Left Behind Vic Sarin
Published Mar 01, 2001Based on the best selling novel, "Left Behind," the movie, which is described as "a spellbinding journey through The Book of Revelation," is a blatant attempt to espouse an evangelical Christian belief system through the guise of a Hollywood apocalyptic thriller. Religion and thrillers often make a great cinematic combination - there's nothing like the Bible to conjure up a dramatic vision of the end of the world - but unfortunately "Left Behind" is too blindly pious and, more importantly, too poorly executed to be anything but embarrassing.
The movie's plot has millions of people (all of the children and some of the adults) from all over the world mysteriously disappearing at the same moment. Among those 'left behind' to try to figure out where everyone went are airline pilot Rayford Steele (Brad Johnson) and his daughter Chloe (Janaya Stephens), who have lost the other half of their family, and famed television journalist Buck Williams (Kirk Cameron). The Steele father and daughter team, with the help of their local pastor (Clarence Gilyard), discover that the ones who disappeared had in common their true and pure religious faith, and that they have ascended to heaven as is prophesied in the Bible. Buck Williams uncovers a very convoluted conspiracy that has international financiers and United Nations officials, unwittingly manipulated by the Antichrist, joining forces to control the world's food supply, create peace in the Middle East, offer complete nuclear disarmament, and rebuild an ancient temple in Jerusalem. Together, the newly devout Buck, Rayford, and Chloe put their faith in God that they can endure the Antichrist's seven year reign of terror.

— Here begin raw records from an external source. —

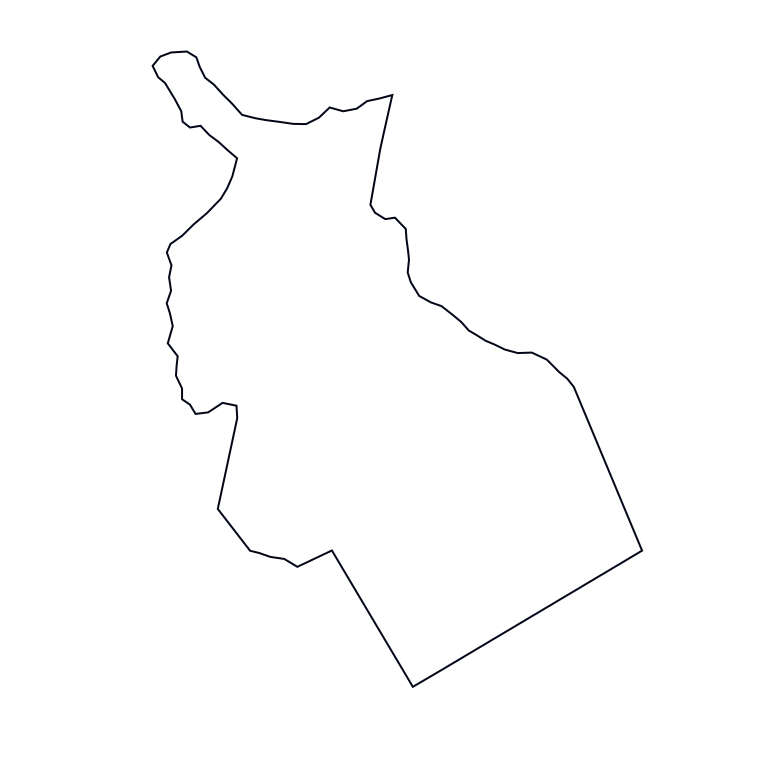 the district of Cravolândia, Bahia, Brazil, rotated 190°
{"feature_id": "56859067B17277880665383", "entity_name": "Cravolândia", "entity_type": "district", "adm_level": 2, "iso_a3": "BRA", "parent_name": "Brazil", "parent_adm1": "Bahia", "projection": "mercator", "projection_center": [-39.753, -13.429], "detail": "fine", "context": "isolated", "style": "outline", "palette": "ink", "viewbox_px": 768, "rotation_deg": 190, "n_neighbors": 0, "source": "geoboundaries", "source_scale": "gbopen_adm2", "svg_char_len": 1353}
<svg xmlns="http://www.w3.org/2000/svg" viewBox="0 0 768 768"><g transform="rotate(190 384 384)"><path d="M486.9,196.5L477.7,195.9L465.9,194.0L451.9,194.4L437.6,188.9L406.4,211.0L303.0,90.8L279.6,110.7L100.9,264.7L196.5,414.0L204.5,421.1L213.6,426.2L227.9,436.3L243.9,440.6L257.6,437.7L270.9,438.9L282.5,442.2L291.4,444.2L301.5,448.3L309.8,451.4L318.6,458.4L328.9,464.3L341.0,470.7L351.9,472.5L364.6,476.8L375.3,488.9L380.0,497.9L381.0,511.0L384.0,521.2L387.0,530.6L389.5,540.5L402.1,549.7L411.4,546.6L422.6,551.1L428.5,558.1L428.5,614.4L427.9,629.3L426.0,670.0L437.8,664.5L449.8,659.6L458.7,650.4L471.5,645.5L485.5,646.9L494.3,635.0L505.9,626.4L518.6,624.4L531.9,624.0L546.0,623.4L556.8,623.4L570.5,624.4L582.7,634.0L592.8,641.0L603.6,649.4L613.3,654.5L620.7,664.5L625.5,673.1L635.9,677.2L651.3,673.5L661.2,667.6L667.1,657.1L659.7,646.9L651.9,642.4L639.7,628.5L631.0,617.4L627.9,607.4L619.6,602.9L609.5,606.4L599.2,598.8L589.0,593.7L578.3,586.9L567.9,580.8L569.4,562.2L572.4,549.7L576.8,538.2L588.0,521.6L599.2,508.1L608.5,495.0L618.6,484.8L620.7,475.8L613.9,463.9L614.2,451.8L609.9,438.9L612.0,425.8L607.0,416.2L602.1,404.3L604.0,386.5L592.0,375.5L591.4,366.0L590.3,356.0L582.1,344.5L580.2,333.9L571.5,330.0L564.4,321.8L552.3,325.5L539.7,337.4L525.5,337.0L522.6,324.9L526.0,232.1L486.9,196.5Z" fill="none" stroke="#020617" stroke-width="2"/></g></svg>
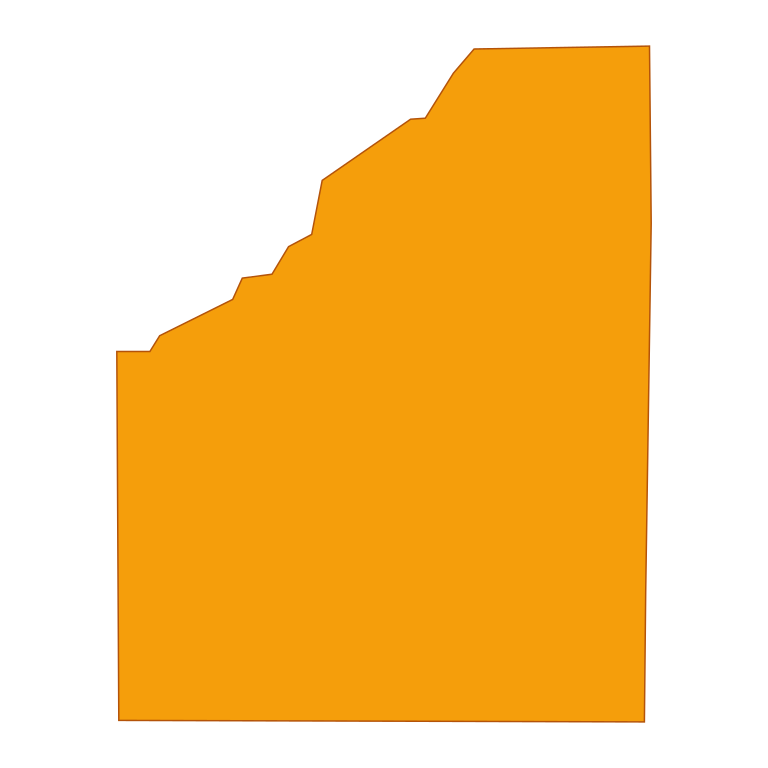 the district of Wood, Ohio, United States of America
{"feature_id": "52423323B2328996184544", "entity_name": "Wood", "entity_type": "district", "adm_level": 2, "iso_a3": "USA", "parent_name": "United States of America", "parent_adm1": "Ohio", "projection": "equal_earth", "projection_center": [-83.653, 41.393], "detail": "fine", "context": "isolated", "style": "filled", "palette": "amber", "viewbox_px": 768, "rotation_deg": 0, "n_neighbors": 0, "source": "geoboundaries", "source_scale": "gbopen_adm2", "svg_char_len": 357}
<svg xmlns="http://www.w3.org/2000/svg" viewBox="0 0 768 768"><path d="M645.7,591.4L651.2,223.4L649.5,46.1L474.1,49.0L453.4,73.2L425.3,118.2L410.6,119.2L322.2,180.4L311.7,234.4L288.6,246.6L272.0,274.2L242.3,278.1L232.7,299.4L159.7,335.7L149.9,351.5L116.8,351.5L118.8,720.4L644.4,721.9L645.7,591.4Z" fill="#f59e0b" stroke="#b45309" stroke-width="1.5"/></svg>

The story, as you can probably tell by now, is bizarre and confusing, relying on a far-fetched interpretation of very select biblical passages. But this ride through paranoid, disjointed conspiracy theology might have been at least surreally entertaining if it wasn't so bogged down in wooden acting, bad dialogue, and dogmatic messages. Kirk Cameron is never believable as the hot-shot reporter risking life and limb to get the scoop, and Brad Johnson is stiff and unable to reach the kind of emotional depth necessary for his character, although I guess with the ridiculous text that all of the poor actors are forced to deliver, a good performance would be nothing short of a miracle.
These poor performances, however, make the main characters' religious conversions come across as desperate and insincere, which belies the whole point of the film. There are a lot of earnest intentions behind the making of "Left Behind," where most of the collaborators (including the very devout Kirk Cameron and wife Chelsea Noble, who also plays a role) seem to view their involvement as a kind of missionary work. They seem to have failed at this work, as I can't imagine how this clumsy storytelling and bad filmmaking could inspire a soul to devote themselves to the life that the film so poorly portrays.